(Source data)
* * * * * * * * *

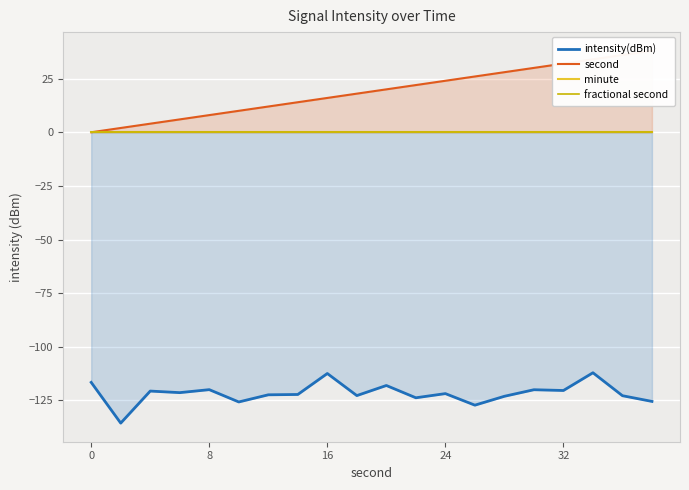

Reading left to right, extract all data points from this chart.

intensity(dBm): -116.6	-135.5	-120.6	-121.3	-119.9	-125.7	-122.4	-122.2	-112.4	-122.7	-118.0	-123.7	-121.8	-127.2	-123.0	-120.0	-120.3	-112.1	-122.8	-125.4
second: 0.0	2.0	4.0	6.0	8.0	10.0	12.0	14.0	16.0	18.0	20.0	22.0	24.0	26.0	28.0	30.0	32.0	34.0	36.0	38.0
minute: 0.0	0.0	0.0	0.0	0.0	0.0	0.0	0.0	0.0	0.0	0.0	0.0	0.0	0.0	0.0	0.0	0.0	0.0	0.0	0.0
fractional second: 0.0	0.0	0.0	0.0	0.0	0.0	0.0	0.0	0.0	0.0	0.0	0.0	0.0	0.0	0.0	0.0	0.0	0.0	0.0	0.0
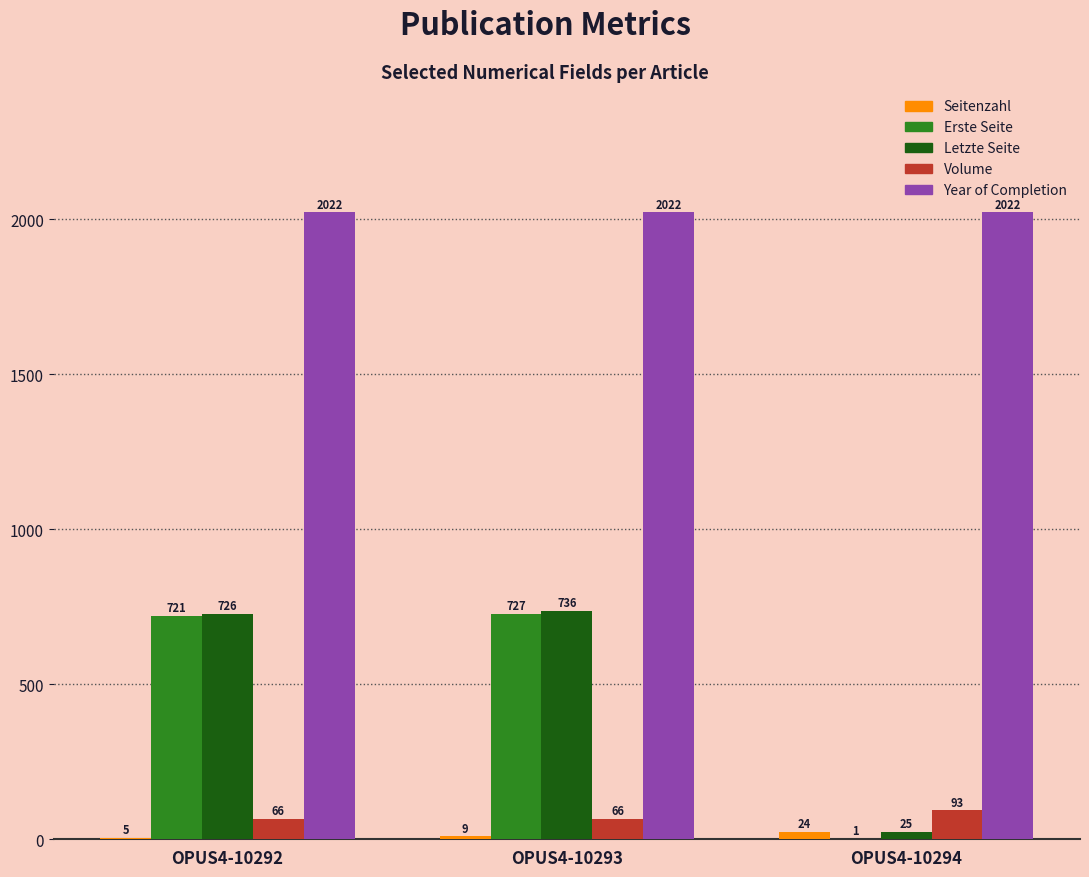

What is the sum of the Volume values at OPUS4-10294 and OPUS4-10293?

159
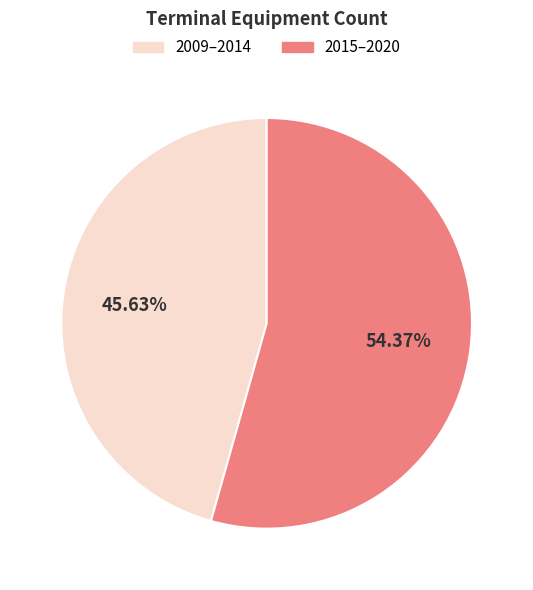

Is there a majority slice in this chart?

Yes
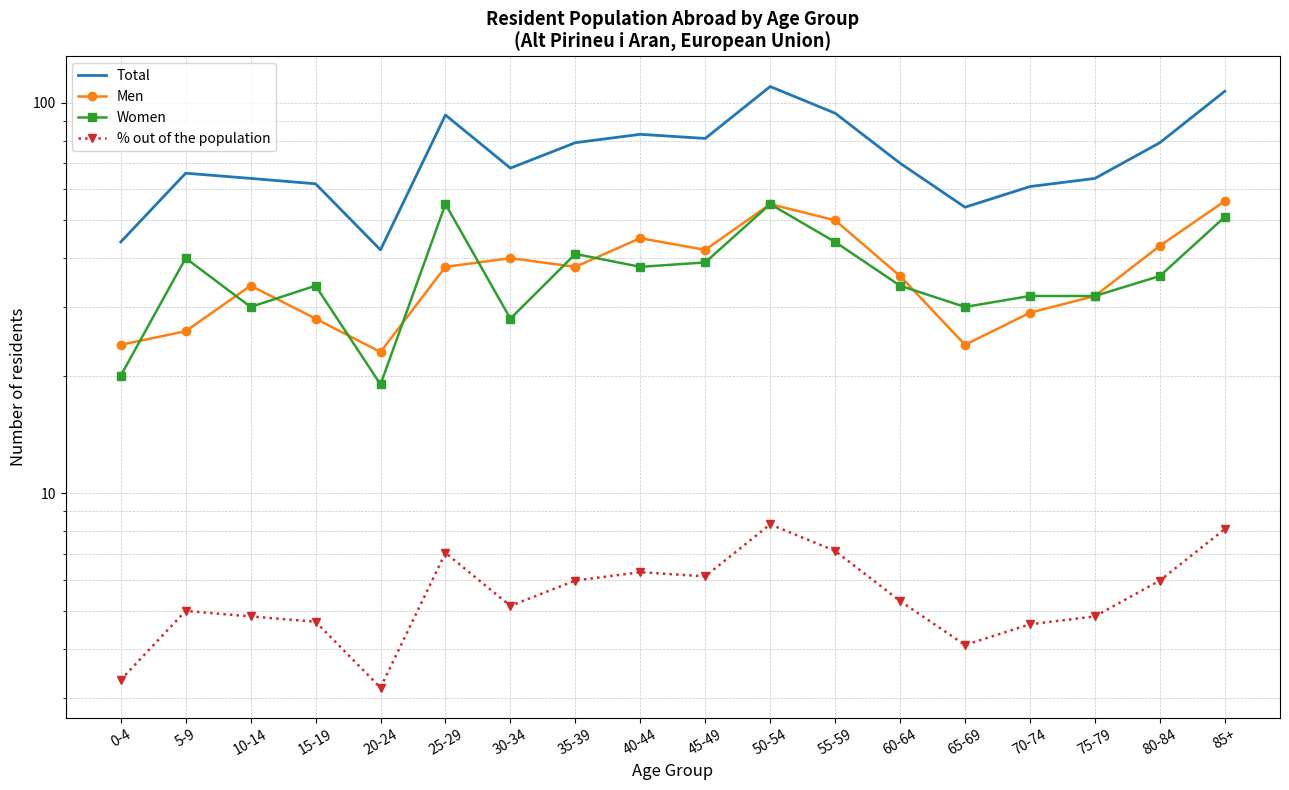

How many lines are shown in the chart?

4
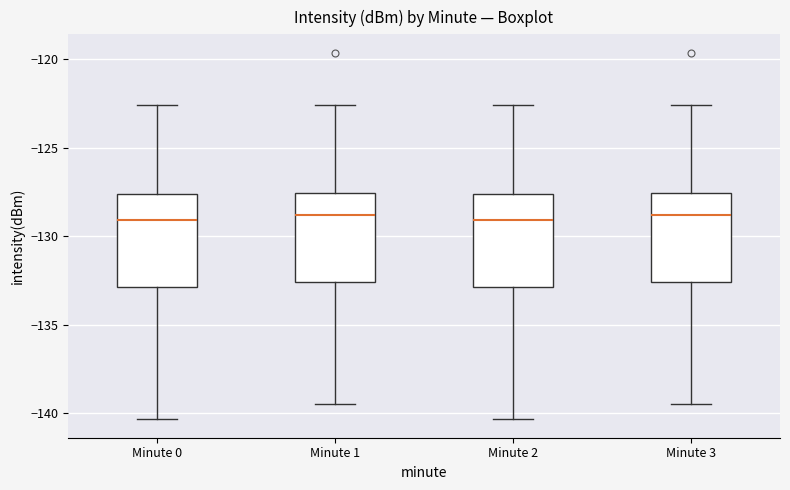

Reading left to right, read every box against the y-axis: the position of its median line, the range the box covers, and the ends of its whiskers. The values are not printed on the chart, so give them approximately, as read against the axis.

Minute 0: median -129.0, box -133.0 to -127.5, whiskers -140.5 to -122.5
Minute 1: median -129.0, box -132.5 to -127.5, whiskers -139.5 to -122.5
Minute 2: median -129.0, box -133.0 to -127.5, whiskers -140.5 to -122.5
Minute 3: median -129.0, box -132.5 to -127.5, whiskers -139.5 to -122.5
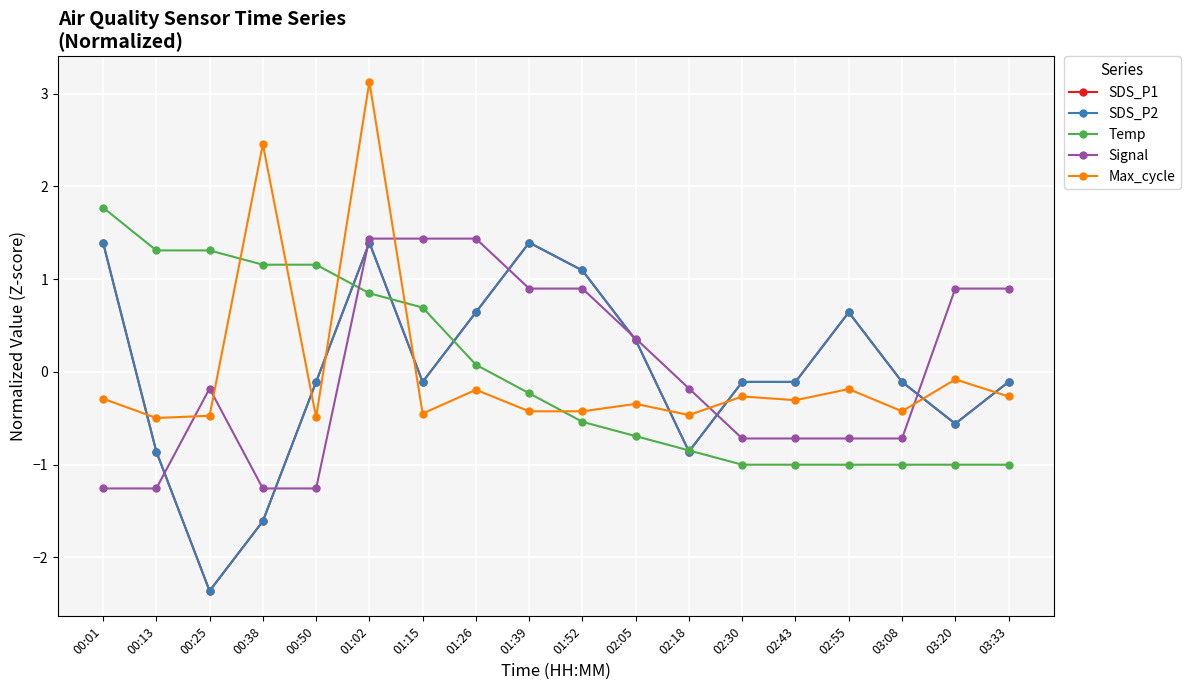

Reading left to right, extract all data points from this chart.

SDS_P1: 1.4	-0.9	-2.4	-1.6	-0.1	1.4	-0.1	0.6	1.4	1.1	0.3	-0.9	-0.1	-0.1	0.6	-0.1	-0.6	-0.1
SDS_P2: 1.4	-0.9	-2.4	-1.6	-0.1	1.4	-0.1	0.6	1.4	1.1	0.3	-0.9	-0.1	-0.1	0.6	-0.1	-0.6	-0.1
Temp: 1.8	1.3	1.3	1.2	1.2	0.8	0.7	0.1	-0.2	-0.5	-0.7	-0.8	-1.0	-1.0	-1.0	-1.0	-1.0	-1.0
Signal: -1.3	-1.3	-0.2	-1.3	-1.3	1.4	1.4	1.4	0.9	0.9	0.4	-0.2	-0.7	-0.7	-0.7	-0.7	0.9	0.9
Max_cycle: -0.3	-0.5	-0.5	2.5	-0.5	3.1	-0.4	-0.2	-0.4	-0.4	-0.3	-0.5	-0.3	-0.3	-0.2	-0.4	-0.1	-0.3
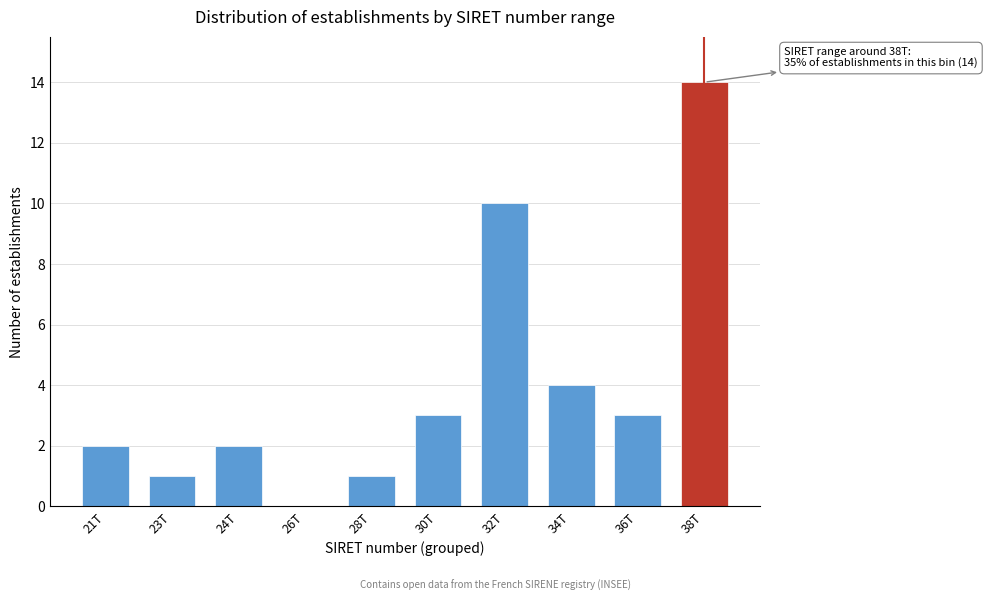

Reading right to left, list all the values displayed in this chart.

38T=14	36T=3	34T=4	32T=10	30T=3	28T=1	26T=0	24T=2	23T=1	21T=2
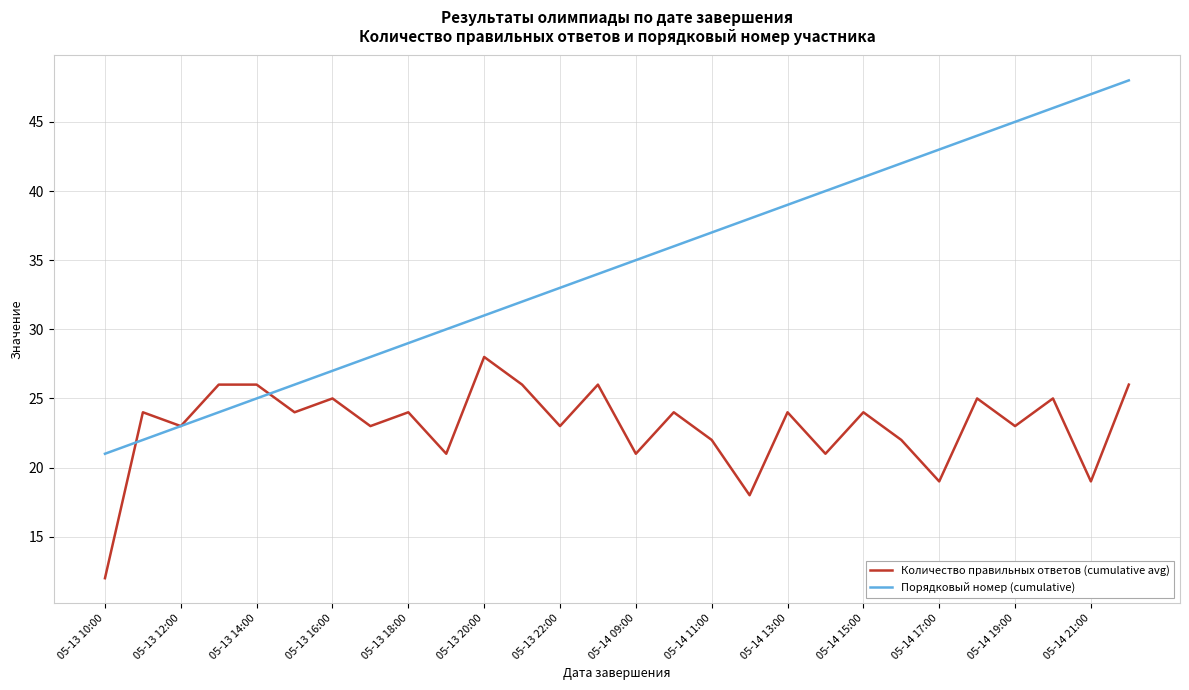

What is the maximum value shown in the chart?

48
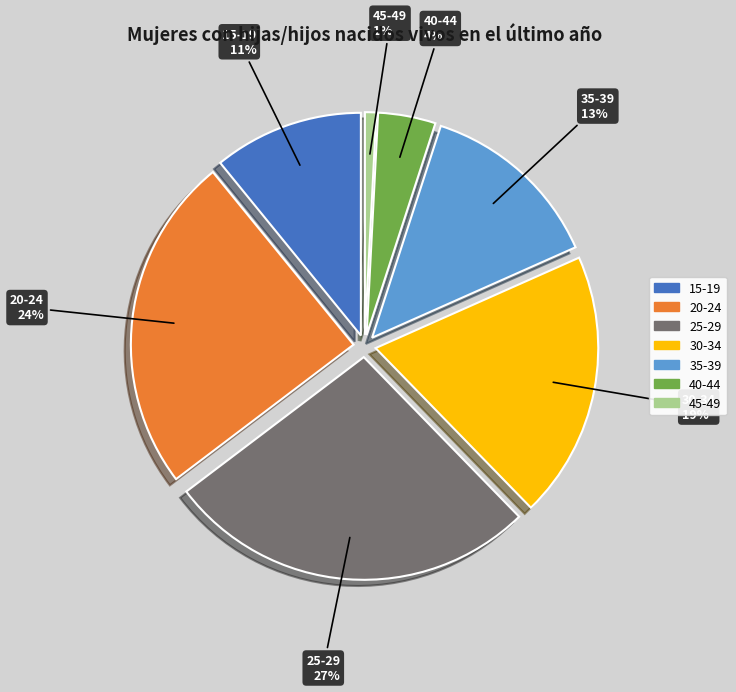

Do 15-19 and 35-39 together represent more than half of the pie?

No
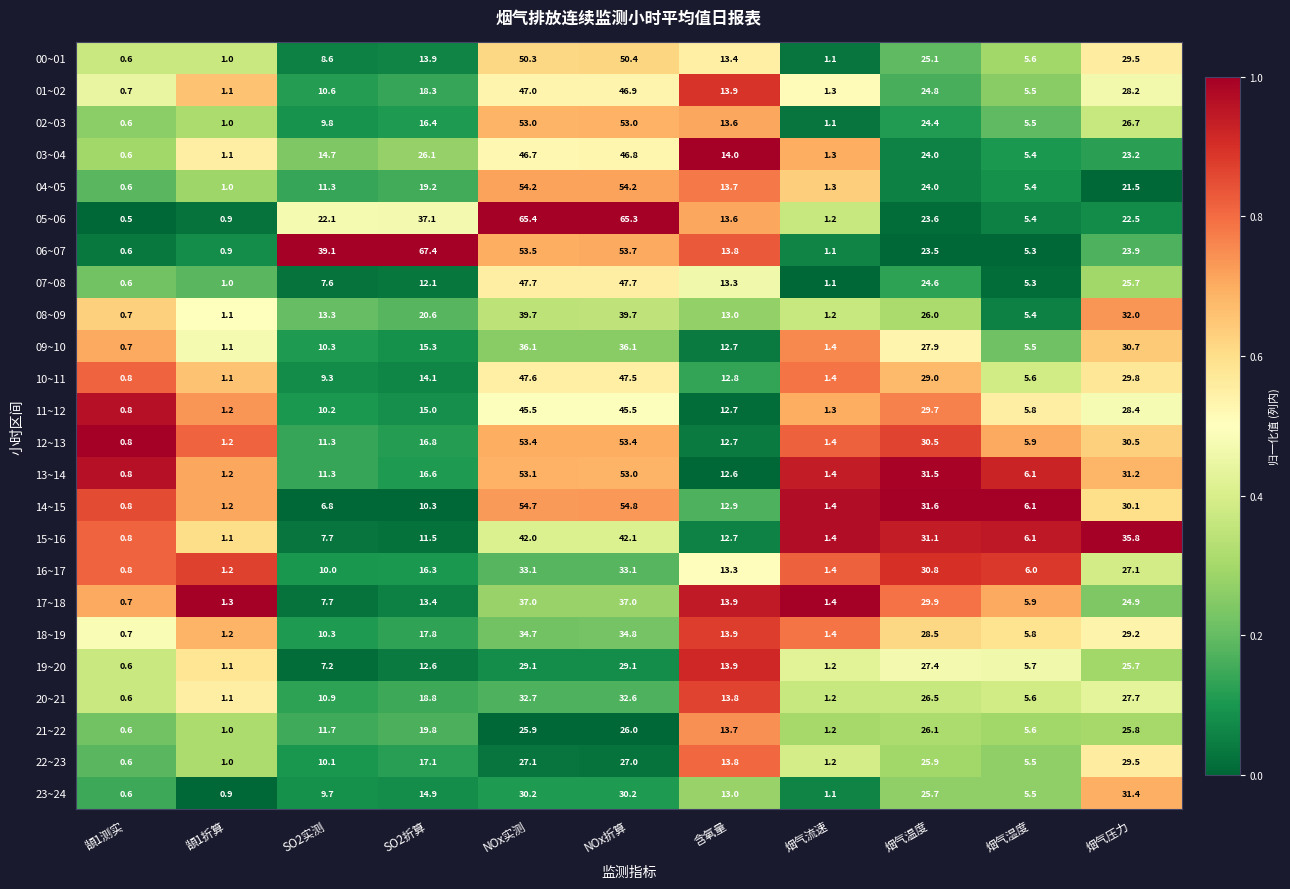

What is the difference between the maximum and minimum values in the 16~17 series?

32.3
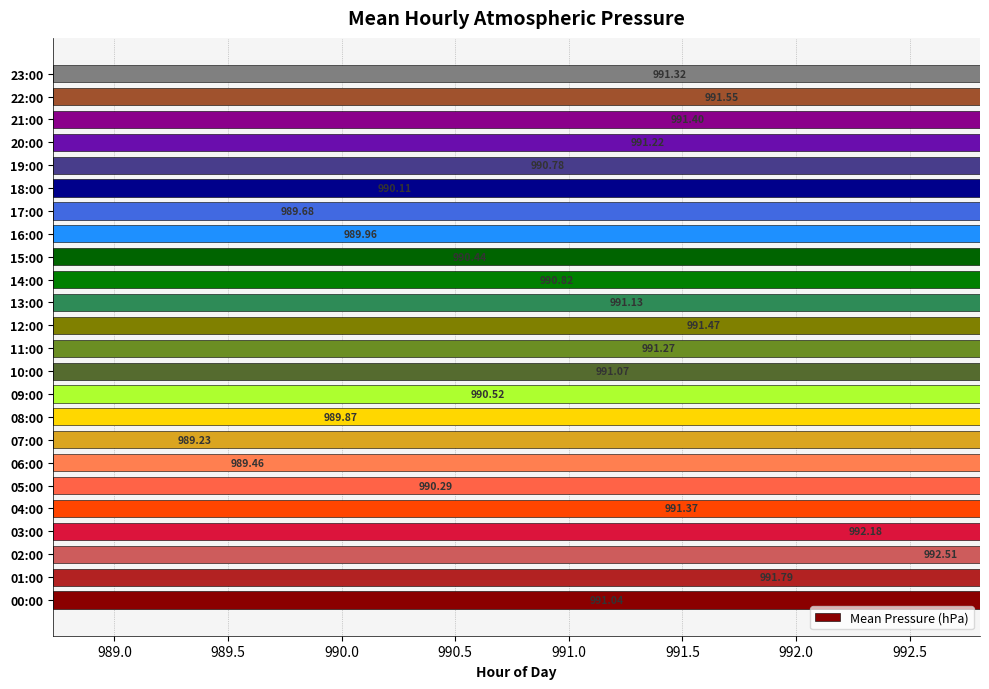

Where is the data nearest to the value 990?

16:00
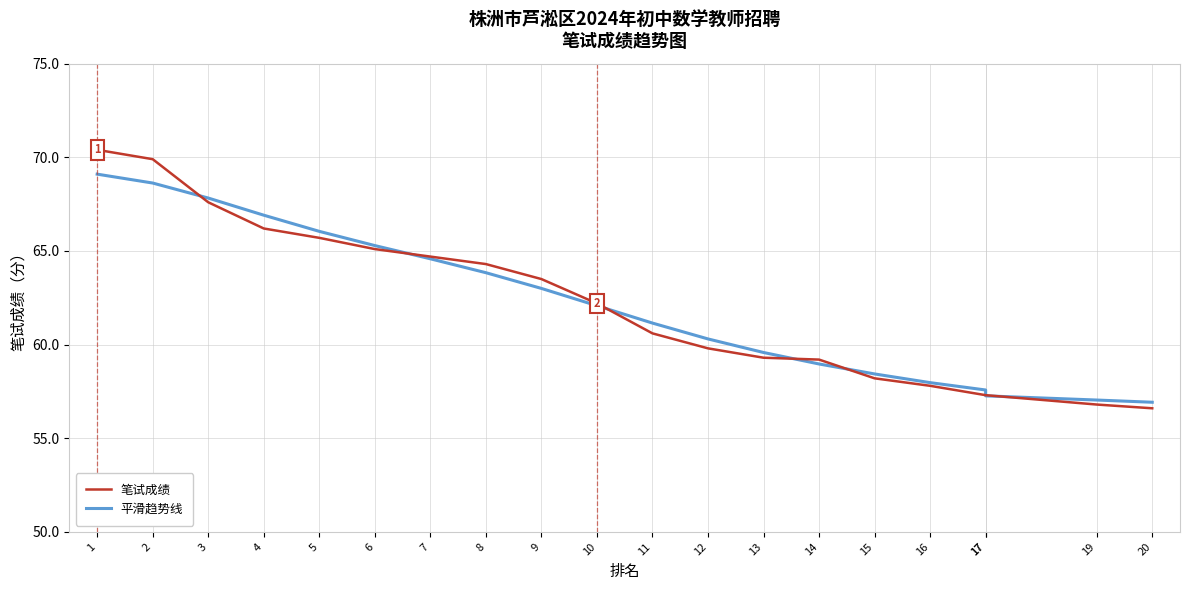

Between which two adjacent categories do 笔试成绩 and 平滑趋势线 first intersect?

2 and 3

* * * * * * * * *

▸ **DIRECTIVE**:
Rewrite every one of these items with "chart" changed to "graph" wherever it occurs, keeping everything else the same. Omit the pictures from your answer.

▸ **SOLUTION TO THE EXERCISE**:
Reading left to right, extract all data points from this graph.

intensity(dBm): -116.6	-135.5	-120.6	-121.3	-119.9	-125.7	-122.4	-122.2	-112.4	-122.7	-118.0	-123.7	-121.8	-127.2	-123.0	-120.0	-120.3	-112.1	-122.8	-125.4
second: 0.0	2.0	4.0	6.0	8.0	10.0	12.0	14.0	16.0	18.0	20.0	22.0	24.0	26.0	28.0	30.0	32.0	34.0	36.0	38.0
minute: 0.0	0.0	0.0	0.0	0.0	0.0	0.0	0.0	0.0	0.0	0.0	0.0	0.0	0.0	0.0	0.0	0.0	0.0	0.0	0.0
fractional second: 0.0	0.0	0.0	0.0	0.0	0.0	0.0	0.0	0.0	0.0	0.0	0.0	0.0	0.0	0.0	0.0	0.0	0.0	0.0	0.0

What is the sum of the Volume values at OPUS4-10294 and OPUS4-10293?

159

Is there a majority slice in this graph?

Yes

How many lines are shown in the graph?

4

Reading left to right, read every box against the y-axis: the position of its median line, the range the box covers, and the ends of its whiskers. The values are not printed on the graph, so give them approximately, as read against the axis.

Minute 0: median -129.0, box -133.0 to -127.5, whiskers -140.5 to -122.5
Minute 1: median -129.0, box -132.5 to -127.5, whiskers -139.5 to -122.5
Minute 2: median -129.0, box -133.0 to -127.5, whiskers -140.5 to -122.5
Minute 3: median -129.0, box -132.5 to -127.5, whiskers -139.5 to -122.5

Reading left to right, extract all data points from this graph.

SDS_P1: 1.4	-0.9	-2.4	-1.6	-0.1	1.4	-0.1	0.6	1.4	1.1	0.3	-0.9	-0.1	-0.1	0.6	-0.1	-0.6	-0.1
SDS_P2: 1.4	-0.9	-2.4	-1.6	-0.1	1.4	-0.1	0.6	1.4	1.1	0.3	-0.9	-0.1	-0.1	0.6	-0.1	-0.6	-0.1
Temp: 1.8	1.3	1.3	1.2	1.2	0.8	0.7	0.1	-0.2	-0.5	-0.7	-0.8	-1.0	-1.0	-1.0	-1.0	-1.0	-1.0
Signal: -1.3	-1.3	-0.2	-1.3	-1.3	1.4	1.4	1.4	0.9	0.9	0.4	-0.2	-0.7	-0.7	-0.7	-0.7	0.9	0.9
Max_cycle: -0.3	-0.5	-0.5	2.5	-0.5	3.1	-0.4	-0.2	-0.4	-0.4	-0.3	-0.5	-0.3	-0.3	-0.2	-0.4	-0.1	-0.3

Reading right to left, list all the values displayed in this graph.

38T=14	36T=3	34T=4	32T=10	30T=3	28T=1	26T=0	24T=2	23T=1	21T=2

What is the maximum value shown in the graph?

48

Do 15-19 and 35-39 together represent more than half of the pie?

No

What is the difference between the maximum and minimum values in the 16~17 series?

32.3

Where is the data nearest to the value 990?

16:00

Between which two adjacent categories do 笔试成绩 and 平滑趋势线 first intersect?

2 and 3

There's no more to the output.